WHAT YOU ARE ASKED TO DO
Copy every line from the records below that holds the word "down".

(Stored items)
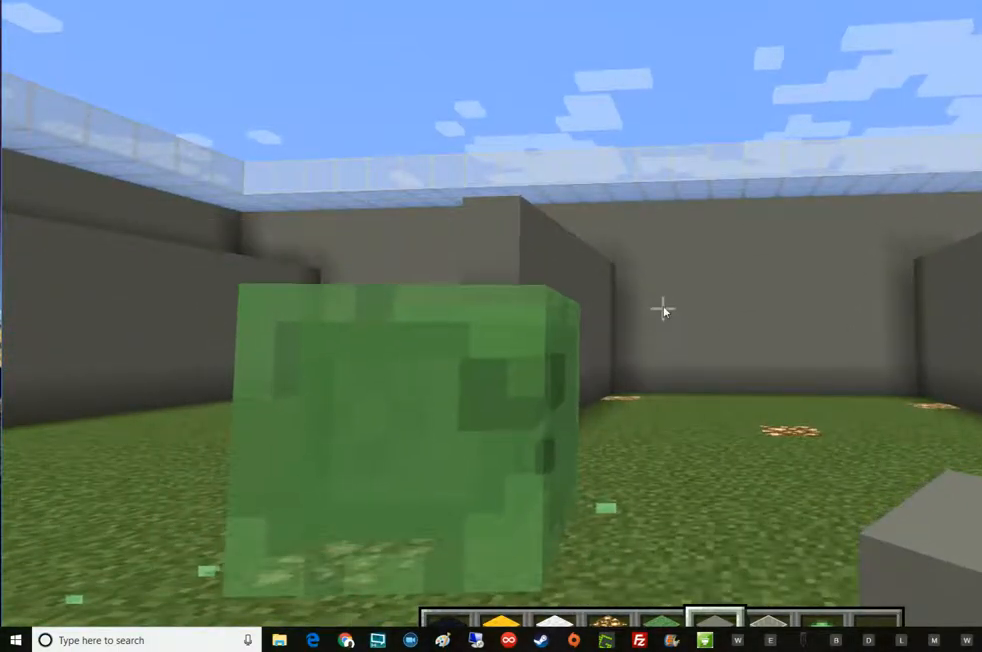
{"keys": ["w"], "mouse": [], "events": [[384, "w", "down"]]}
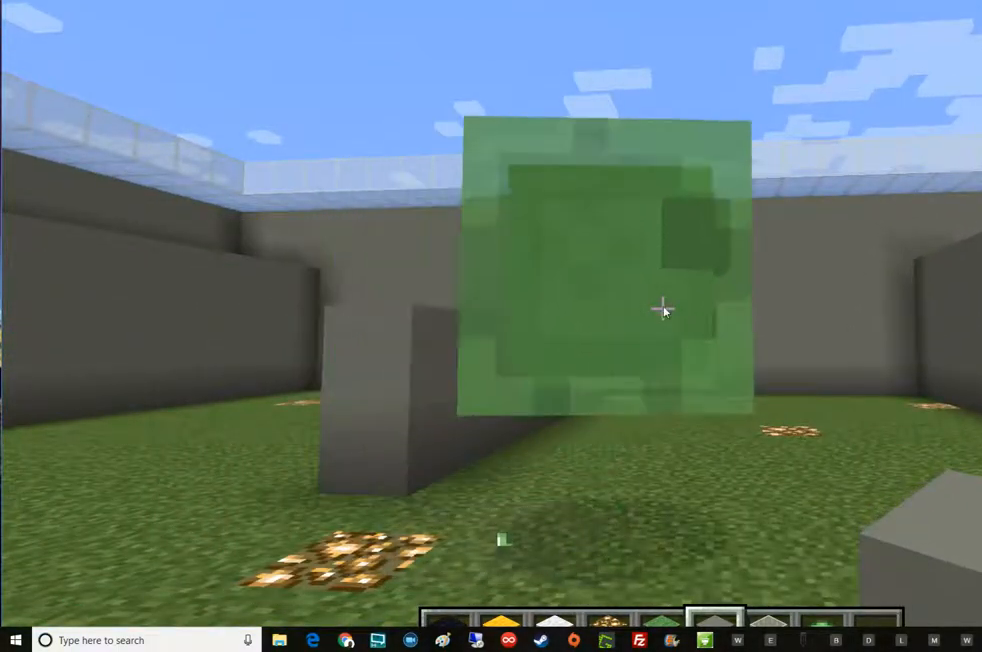
{"keys": ["t"], "mouse": [], "events": [[133, "w", "up"], [450, "t", "down"]]}
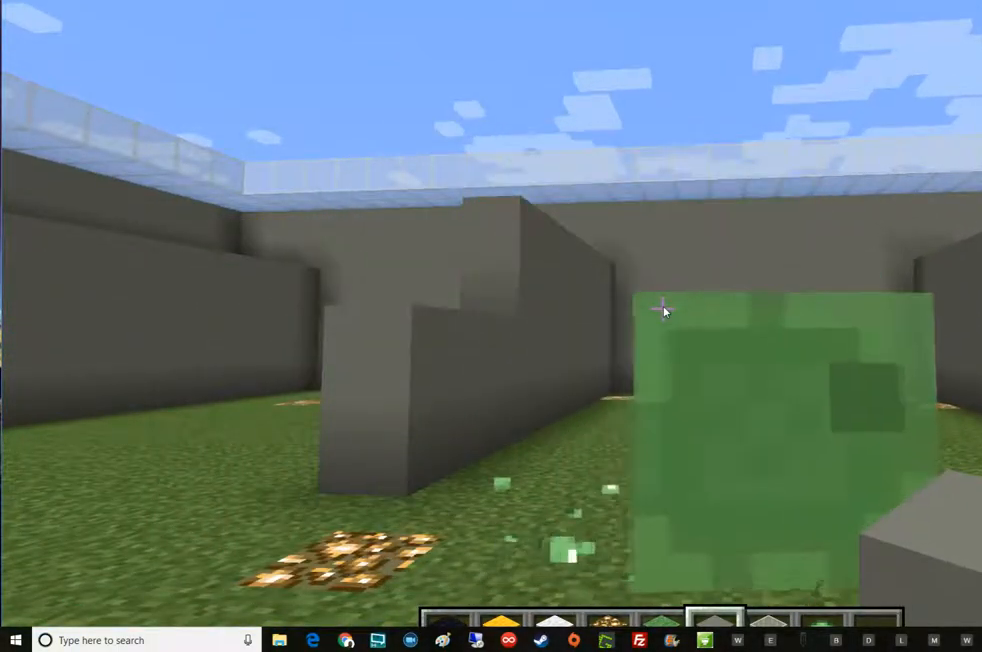
{"keys": [], "mouse": [], "events": [[134, "t", "up"], [384, "t", "down"], [451, "t", "up"]]}
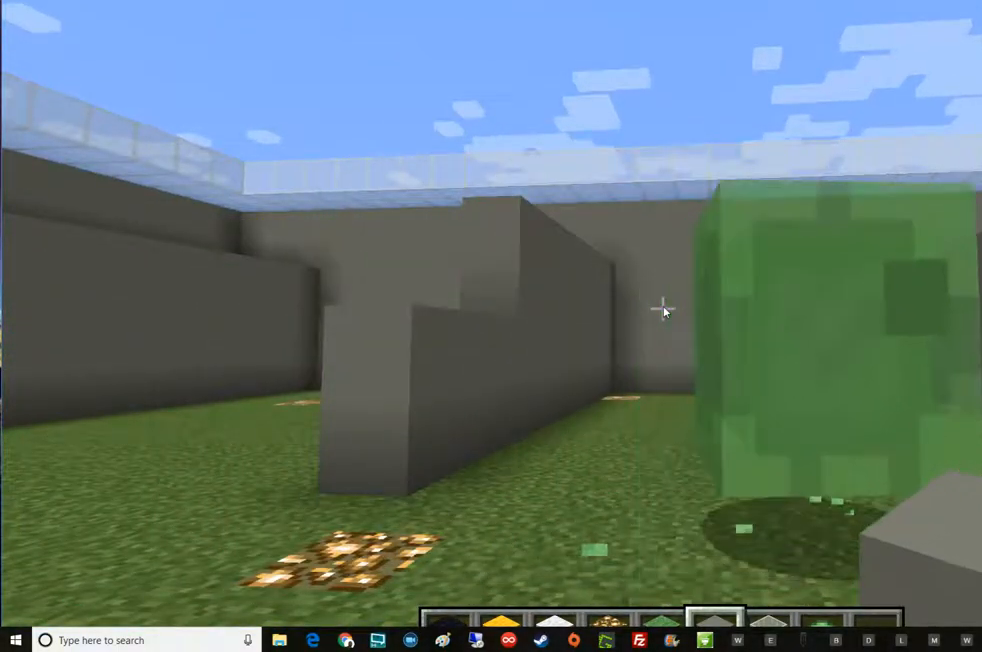
{"keys": [], "mouse": [], "events": []}
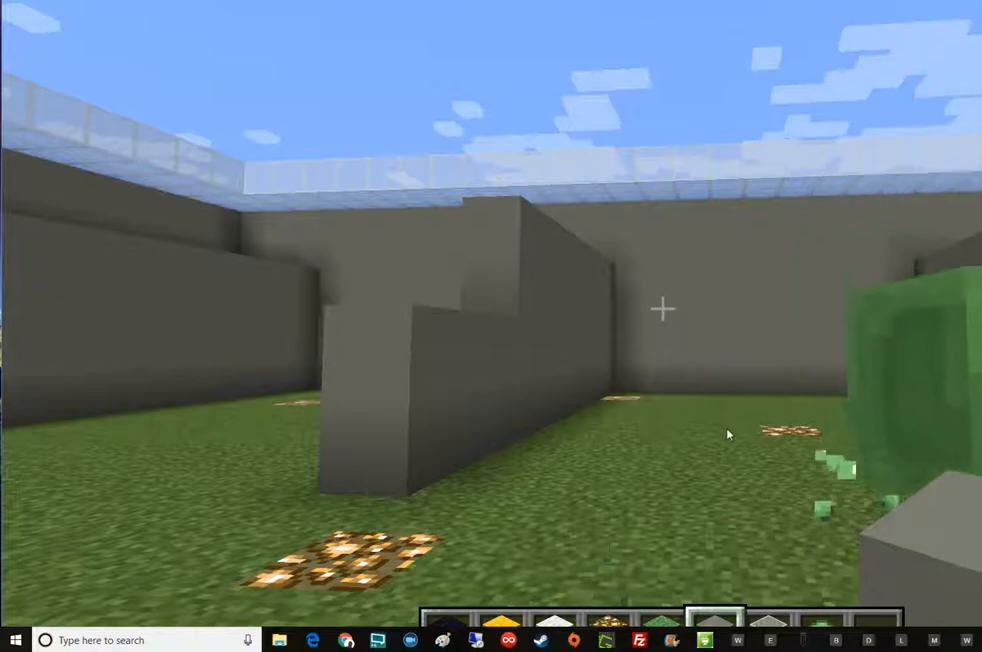
{"keys": [], "mouse": [], "events": []}
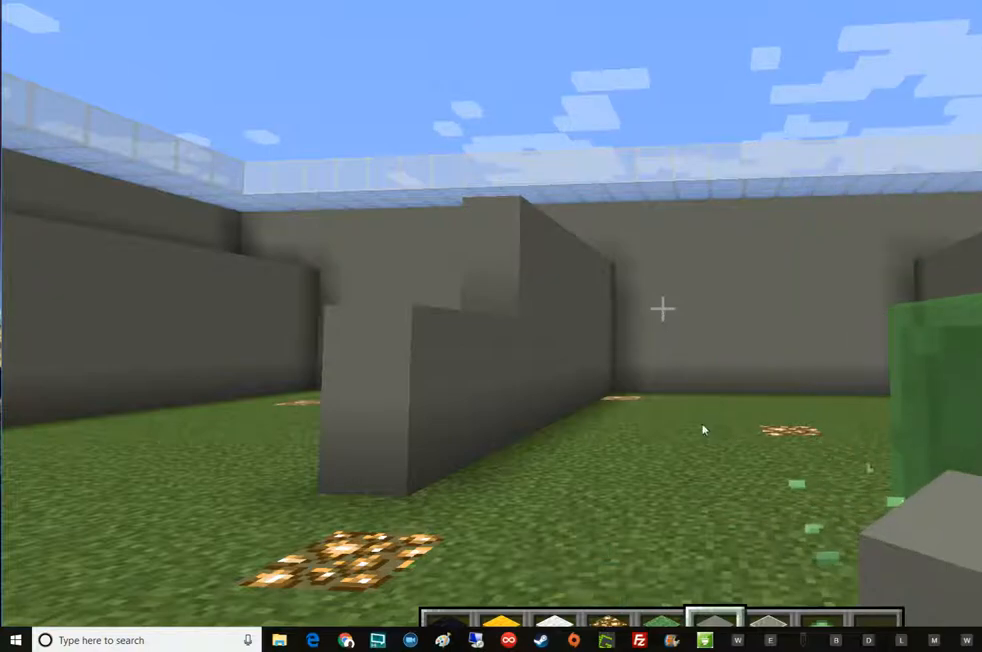
{"keys": [], "mouse": [], "events": []}
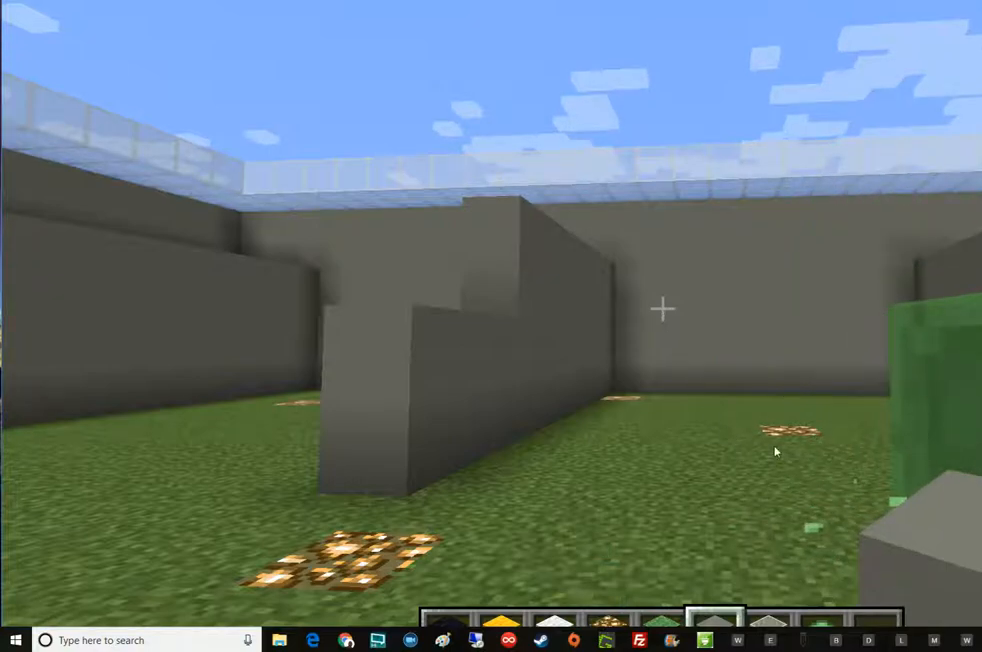
{"keys": [], "mouse": [], "events": []}
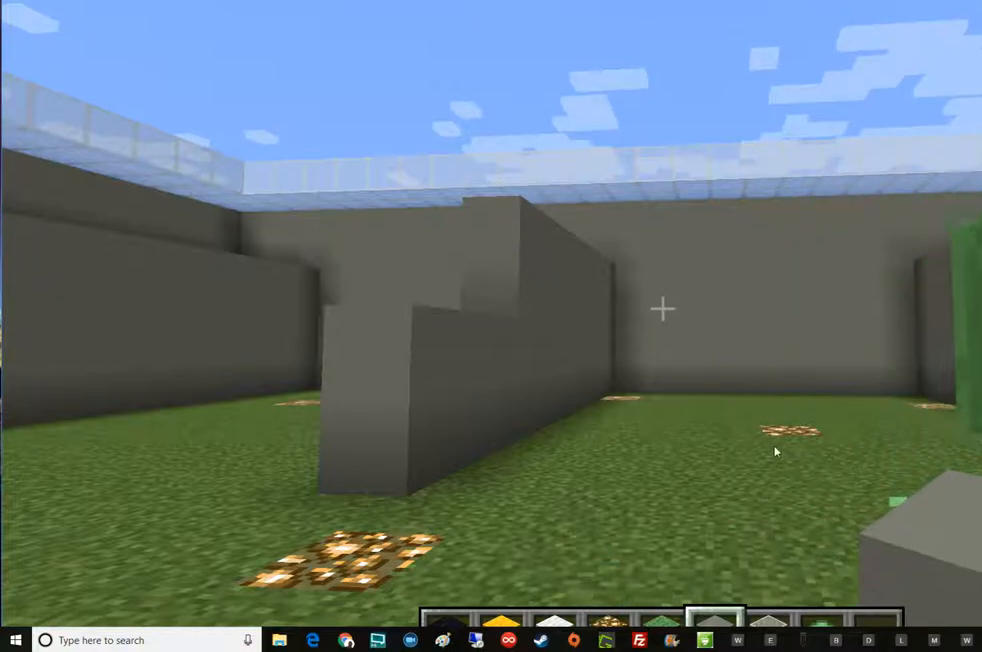
{"keys": [], "mouse": [], "events": []}
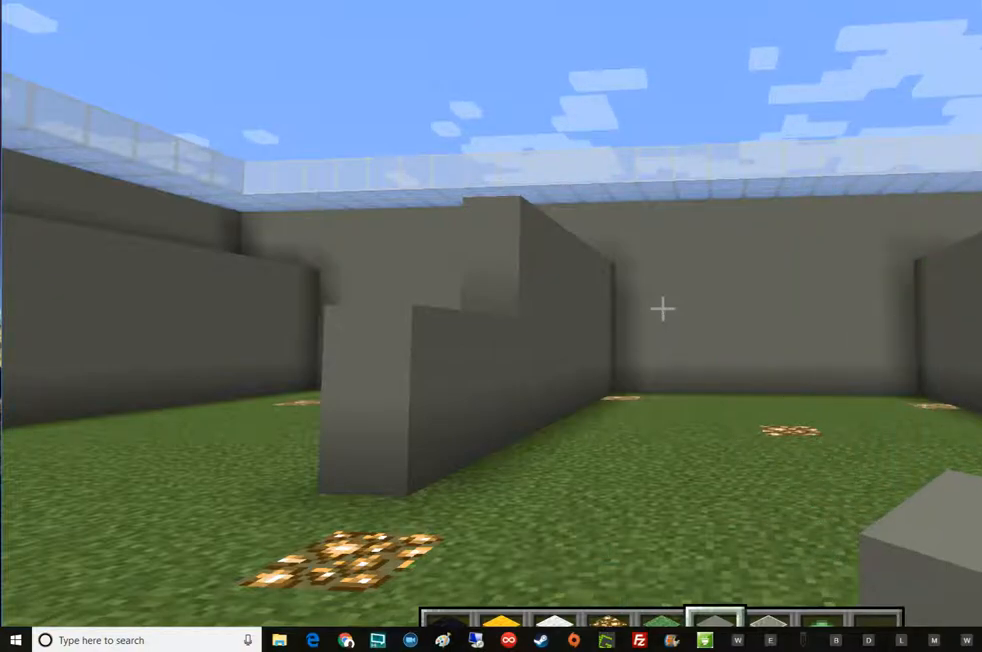
{"keys": [], "mouse": [], "events": [[33, "escape", "down"], [216, "escape", "up"]]}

TASK OUTPUT
{"keys": ["w"], "mouse": [], "events": [[384, "w", "down"]]}
{"keys": ["t"], "mouse": [], "events": [[133, "w", "up"], [450, "t", "down"]]}
{"keys": [], "mouse": [], "events": [[134, "t", "up"], [384, "t", "down"], [451, "t", "up"]]}
{"keys": [], "mouse": [], "events": [[33, "escape", "down"], [216, "escape", "up"]]}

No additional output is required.